Here's a proper translation of that Marca article. The other half kindly did it on her lunch break for me.
Jose Mourinho is now a troubled and lost manager, and wrong in his diagnosis about Real Madrid’s illnesses. It’s not a lack of attitude. Nobody failed to use their legs at Sevilla, no one forgot to run and to give their best. It was a bold match, as Relaño would say. One of many that has been played by Real Madrid under the yoke of Mourinho. The typical encounter that Madrid would win last season easily, with just a sneeze from Ronaldo filtering through the squad. The problem is much deeper but escapes banal and simplistic analysis from the trainer because it would point him out as the guiltiest -- which he is.
Real Madrid’s problem is that it doesn’t even play “tabas” [knuckle bones]. Even worse, it plays nothing. It happens so since Mourinho took charge of the team. Within the virtues that have taken it to win la Liga and to shift Barcelona’s throne, good playing precisely is not one of them. The virtues are the ones that have to do with the bugle’s call, living by the opponent’s defects, with counterattack football, with sucking the rival’s blood, with physical intensity and concentration, with the camouflage effect of Cristiano Ronaldo’s goals that so many evenings of bad play have covered.
Mourinho’s football is commonly used by small teams to avoid relegation. The biggest success by the manager has been converting his primary game in a system useful to win titles. In the short and medium term it works. But in the long run, Mourinho’s teams lack grandeur. And, also, if they coincide in time with a rival like Barcelona, the comparison results in being especially uncomfortable. The fan knows, even if he’s an associate and subscriber of Real Madrid, how some win and how others win. If the associate in question has years of antiquity and his arse peeled from sitting at the Bernabeu, he must be suffering authentic embarrassment.

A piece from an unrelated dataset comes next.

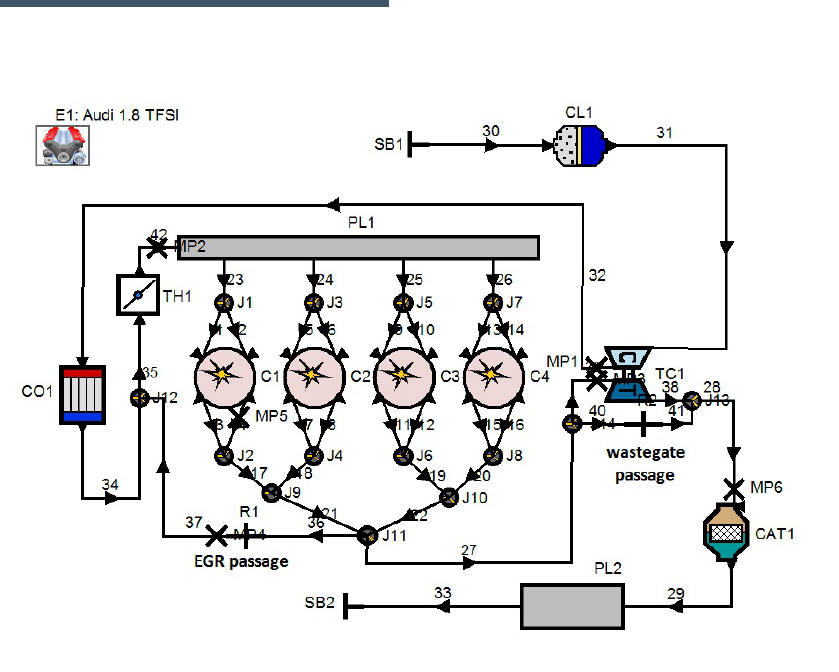
Figure 4. AVL Boost turbocharged engine layout.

DRAINING THE LUMP. Mourinho will never acknowledge it and will always bring debate to his field, to the mud in which he’s good handling himself: by distributing blame and draining the lump. Turning on the fan, so the small pieces of scattered manure stain others while his figure remains unpolluted, is the specialty of the house. This week it’s turn to blame the players, load them with the responsibility and turn the manager into a lateral character, secondary, at a margin of the team’s problems, as if the deal wasn’t with him. We have won, they have lost. From the manual. The typical character that would flee a hit-and-run scene after causing it. He’s done it when he was asked about Cristiano’s sadness. Suddenly, Mourinho ceased to be manager and spokesman of Real Madrid.

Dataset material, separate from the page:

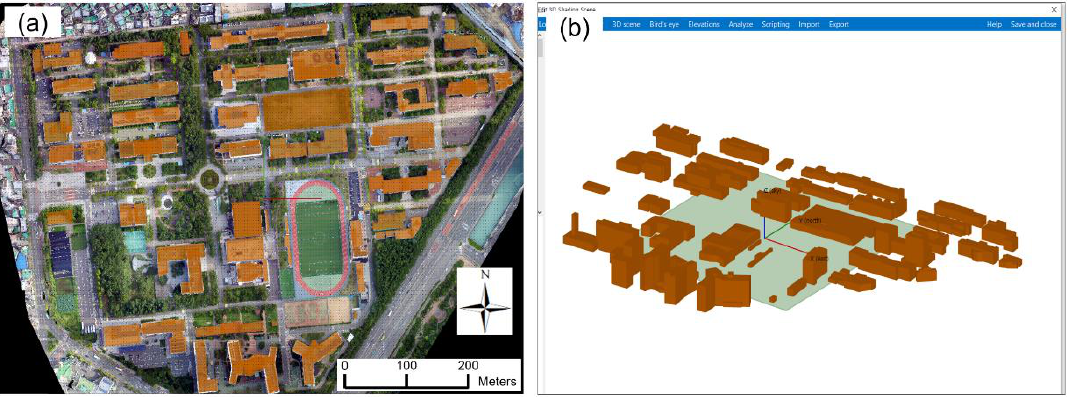
Figure 8. ( a ) Aerial view and ( b ) perspective view of 3D building models of the study area.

Turns out that being Valdano was more difficult than what it appeared to be. The Almighty has been incapable of superseding the figure of the yearned spokesman even in a press conference. The infantile case of the sad, lonely and abandoned crack, is the typical matter that Valdano would’ve taken care of in five minutes, in the midst of a horde of journalists, from the car window.
UNPURPOSE. The press conference of Sevilla was a unpurpose, a bulk error, a demonstration that Mourinho doesn’t know where he stands, a manifest incapability to detect the team’s problems, a permanent confusion of the arse with the temples. The coach, who brags so much about not throwing shite at his players, poured a whole bucket onto them. As a rhetorical figure, he auto-inflicted himself at some point, but it was more to not be left looking to the fans like he was taking advantage, than doing it for self-convincement. And everything under the acquiescence of the club that’s run by Florentino Mendes and Jorge Perez. Or was it Jorge Mendes and Florentino Perez? It’s all the same. Tomeito-tomato in the curious hegemony that brings this singular binomy. Mourinho says that, right now, he doesn’t have a team. What needs to be ascertained is whether Real Madrid has a manager or a hair-growing-products salesman.